Influence of Swirl Intensity and Blended Methane- Hydrogen on Gas Turbine Combustion Characteristics

Mohammed W. Eldeen

Department of Mechanical Engineering Arab Academy for Science and Technology Alexandria, Egypt

Mohammed A. Taemah

Wael M. El-Maghalany Department of Mechanical Engineering Alexandria University Alexandria, Egypt

Department of Mechanical Engineering Arab Academy for Science and Technology Alexandria, Egypt

Abstract This paper presents numerical investigation of the effect of swirl number and hydrogen addition on combustion characteristic such as temperature, and major species concentrations in a natural gas turbulent diffusion flame which is essential occurrence in a gas turbine combustion system. The analysis is performed numerically using the computational fluid dynamics code ANSYS FLUENT. The study is conducted in two sections, the first section, a three RANS turbulence models are used to close the Reynolds stresses, coupled with steady laminar flamelet model as combustion model and p-1 as radiation model. The obtained numerical results are validated and compared with the high quality experimental data base SM1 flame Sydney swirl burner available from Sendia national laboratories, the university of Sydney. The results also demonstrated that the RSM model could provide a reasonably accurate prediction data that is in consistent with experimental measurements at most locations. The second part, the RSM is utilized to investigate the effect of swirl number and blended methane-hydrogen on combustion characteristics.
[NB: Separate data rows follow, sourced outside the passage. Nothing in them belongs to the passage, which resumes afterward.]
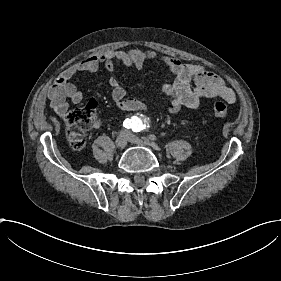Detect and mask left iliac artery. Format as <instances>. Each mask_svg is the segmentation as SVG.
<instances>
[{
	"label": "left iliac artery",
	"mask_w": 281,
	"mask_h": 281,
	"mask_svg": "<svg viewBox=\"0 0 281 281\" xmlns=\"http://www.w3.org/2000/svg\"><path fill=\"white\" fill-rule=\"evenodd\" d=\"M132 130L134 132H140V130H143V124H142L141 120H139L138 118H135L133 120Z\"/></svg>",
	"instance_id": "1"
}]
</instances>
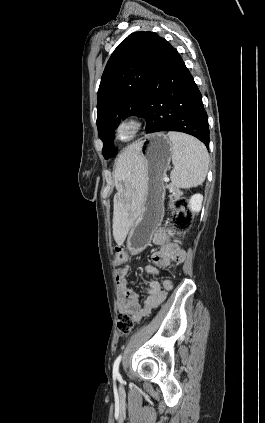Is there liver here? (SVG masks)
I'll return each instance as SVG.
<instances>
[{"label": "liver", "mask_w": 265, "mask_h": 423, "mask_svg": "<svg viewBox=\"0 0 265 423\" xmlns=\"http://www.w3.org/2000/svg\"><path fill=\"white\" fill-rule=\"evenodd\" d=\"M138 142L128 146L117 159L114 180L117 194L114 196L113 237L122 245L138 216L145 190V180L140 170L137 153ZM122 183H125L127 190ZM133 188V191L128 189Z\"/></svg>", "instance_id": "obj_1"}]
</instances>
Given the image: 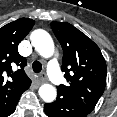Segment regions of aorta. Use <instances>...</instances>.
I'll return each mask as SVG.
<instances>
[{
	"label": "aorta",
	"instance_id": "aorta-1",
	"mask_svg": "<svg viewBox=\"0 0 117 117\" xmlns=\"http://www.w3.org/2000/svg\"><path fill=\"white\" fill-rule=\"evenodd\" d=\"M31 43L35 50L43 57L49 58L54 53V42L48 32L42 29L34 30L30 36ZM39 95L45 102H53L56 99L57 91L51 84H43L39 88Z\"/></svg>",
	"mask_w": 117,
	"mask_h": 117
}]
</instances>
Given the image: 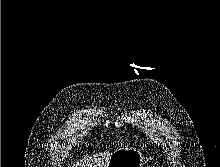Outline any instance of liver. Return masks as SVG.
I'll use <instances>...</instances> for the list:
<instances>
[{
    "label": "liver",
    "instance_id": "1",
    "mask_svg": "<svg viewBox=\"0 0 220 167\" xmlns=\"http://www.w3.org/2000/svg\"><path fill=\"white\" fill-rule=\"evenodd\" d=\"M111 153L103 152L77 161L72 167H107Z\"/></svg>",
    "mask_w": 220,
    "mask_h": 167
}]
</instances>
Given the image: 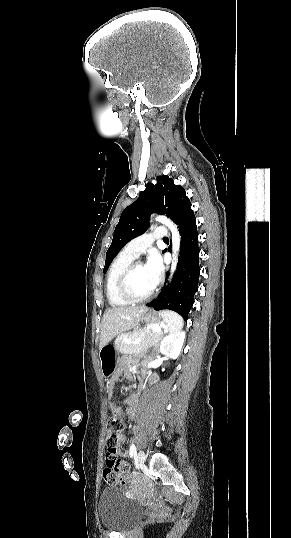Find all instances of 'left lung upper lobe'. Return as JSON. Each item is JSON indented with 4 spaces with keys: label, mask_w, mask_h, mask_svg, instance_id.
I'll return each instance as SVG.
<instances>
[{
    "label": "left lung upper lobe",
    "mask_w": 291,
    "mask_h": 538,
    "mask_svg": "<svg viewBox=\"0 0 291 538\" xmlns=\"http://www.w3.org/2000/svg\"><path fill=\"white\" fill-rule=\"evenodd\" d=\"M190 211L191 202L184 188L166 175L157 177L155 185L149 183L139 198L123 210L106 253L104 272L125 244L147 230L152 213L166 214L178 224Z\"/></svg>",
    "instance_id": "5c2ea615"
}]
</instances>
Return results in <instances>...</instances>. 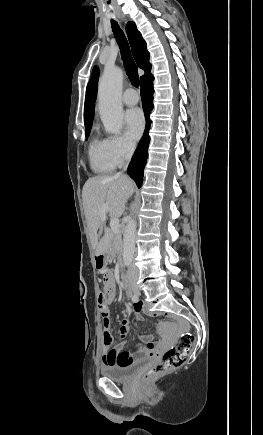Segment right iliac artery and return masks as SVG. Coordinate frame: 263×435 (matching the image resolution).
<instances>
[{"instance_id":"82829eb1","label":"right iliac artery","mask_w":263,"mask_h":435,"mask_svg":"<svg viewBox=\"0 0 263 435\" xmlns=\"http://www.w3.org/2000/svg\"><path fill=\"white\" fill-rule=\"evenodd\" d=\"M131 299L133 302H137L138 301V296L135 294H131Z\"/></svg>"}]
</instances>
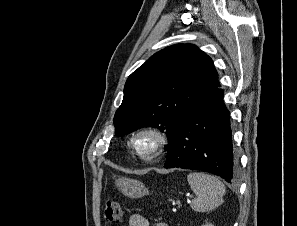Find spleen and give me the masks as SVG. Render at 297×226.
<instances>
[{
	"label": "spleen",
	"mask_w": 297,
	"mask_h": 226,
	"mask_svg": "<svg viewBox=\"0 0 297 226\" xmlns=\"http://www.w3.org/2000/svg\"><path fill=\"white\" fill-rule=\"evenodd\" d=\"M188 183L196 194L191 208L197 212H207L223 203L224 184L215 176L192 172L187 176Z\"/></svg>",
	"instance_id": "spleen-1"
}]
</instances>
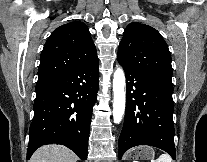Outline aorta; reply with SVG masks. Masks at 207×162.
Here are the masks:
<instances>
[{"label": "aorta", "mask_w": 207, "mask_h": 162, "mask_svg": "<svg viewBox=\"0 0 207 162\" xmlns=\"http://www.w3.org/2000/svg\"><path fill=\"white\" fill-rule=\"evenodd\" d=\"M113 118L114 123H120L125 112V74L117 68L113 75Z\"/></svg>", "instance_id": "1"}]
</instances>
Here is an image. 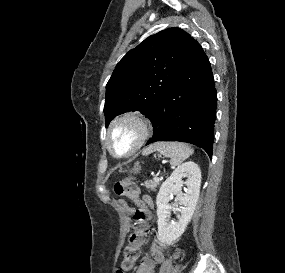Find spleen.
<instances>
[{
  "label": "spleen",
  "mask_w": 285,
  "mask_h": 273,
  "mask_svg": "<svg viewBox=\"0 0 285 273\" xmlns=\"http://www.w3.org/2000/svg\"><path fill=\"white\" fill-rule=\"evenodd\" d=\"M155 151H158L161 155L170 158V164L173 166L180 165L194 152V150L185 143L159 142L146 148L143 154L148 155Z\"/></svg>",
  "instance_id": "obj_1"
}]
</instances>
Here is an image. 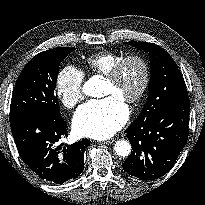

Keywords: Turbulent diffusion flames Turbulence models, swirl flow, RANS, CFD, Sydney swirl burner Laminar flamelet model

  1. INTRODUCTION

    Studying turbulent combustion remains an important research subject of interest for engineers due to its widely used in engineering applications such as gas turbine combustors, furnaces and burners [1]. As these applications are required to provide high performance (i.e. efficiency, reliability and stability while meeting strict low emissions requirements), enhancements are often necessary. Introducing swirl in turbulent combustion offers an advantage in terms of flame stabilization, mixing enhancement and pollutant diminution. Swirl can be induced geometrically through vane swirls or helical inserts within a nozzle, mechanically through rotation or aerodynamically by tangential injection into a stream wise flow as this study, swirling can be defined as the ratio of the tangential momentum flux to the axial momentum flux [2]. Centrifugal forces present in the swirl flow apply a significant adverse pressure gradient in axial direction which accompanied by decrease in velocity, this in turn causes a vortex type recirculation zone in the central region of the jet, this vortex type known as vortex break down acts as storage of heat and mass [3]. As the flow reversed because of recirculation some of the well mixed combustion products return to the flame fronts to mix with the fresh combustion mixture that ensures high combustion efficiency and flame stability. There are limitations related to the usage of fossil fuels due to pollutant effects and

    fossil fuels are running out all over the world. Blended hydrocarbon-H2 fuel is one of the challenging, it was demonstrated that the use of certain proportion of hydrogen with hydrocarbons improve the performance of combustion (improved stability, reduced pollution, etc.). Extensive experimental investigations have been performed to study turbulent diffusion ames to understand the flow behavior and to discover the influence of many parameters on the flow field structure and burning characteristics of the ames. Because of scale, limited access, expenses and other practical considerations of real combustors, recent experimental investigation focuses on laboratory scale burners [4]. One of the well-designed experimental burner is the laboratory-swirl burners which are representative of real combustors but designed with simpler, well-defined, and optically accessible configurations to enable detailed data acquisition and facilitate modelling. The importance of numerical simulation for turbulent/combustion interaction stems mainly from the intensive cost and time being consumed when an experimental investigation is conducted. Computational fluid dynamics provide a promising numerical tool that have been used to investigate the swirling diffusion flames which pose a challenging problem for CFD simulation, this mainly due to its additional complexity caused by large density variation, turbulent modified, chemical reaction rates and radiation heat transfer. Methods based on Reynolds Averaged Navier-Stokes equations (RANS) have been widely used because of their quick turn-around times. The LES technique can be deemed as a powerful numerical tool which can provide consistent and excellent predictions compared to experimental measurements. Such model can be also used even in cases where there is no previous experimental data exist. However, they are relatively expensive in terms of computer resources and time requirements compared to the classical models based on RANS approach. While in practice engineering applications, engineers are not usually interested in accurate data that are closely matching the real measurements. Instead, moderate predictions with reasonable computational costs such as those models based on RANS technique would be fairly accepted.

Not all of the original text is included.